### Assignment
Of all the lines in the records below, copy only those that contain the string "Example".

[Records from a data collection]
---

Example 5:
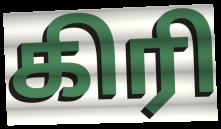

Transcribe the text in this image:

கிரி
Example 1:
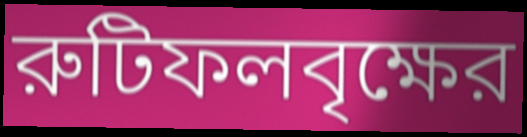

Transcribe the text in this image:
---
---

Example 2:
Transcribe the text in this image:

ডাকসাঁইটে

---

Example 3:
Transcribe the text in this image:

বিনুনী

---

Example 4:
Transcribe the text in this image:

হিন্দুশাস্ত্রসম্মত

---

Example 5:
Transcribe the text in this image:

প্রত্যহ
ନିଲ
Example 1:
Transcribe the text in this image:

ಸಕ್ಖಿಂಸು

### Written solution
Example 5:
Example 1:
Example 2:
Example 3:
Example 4:
Example 5:
Example 1:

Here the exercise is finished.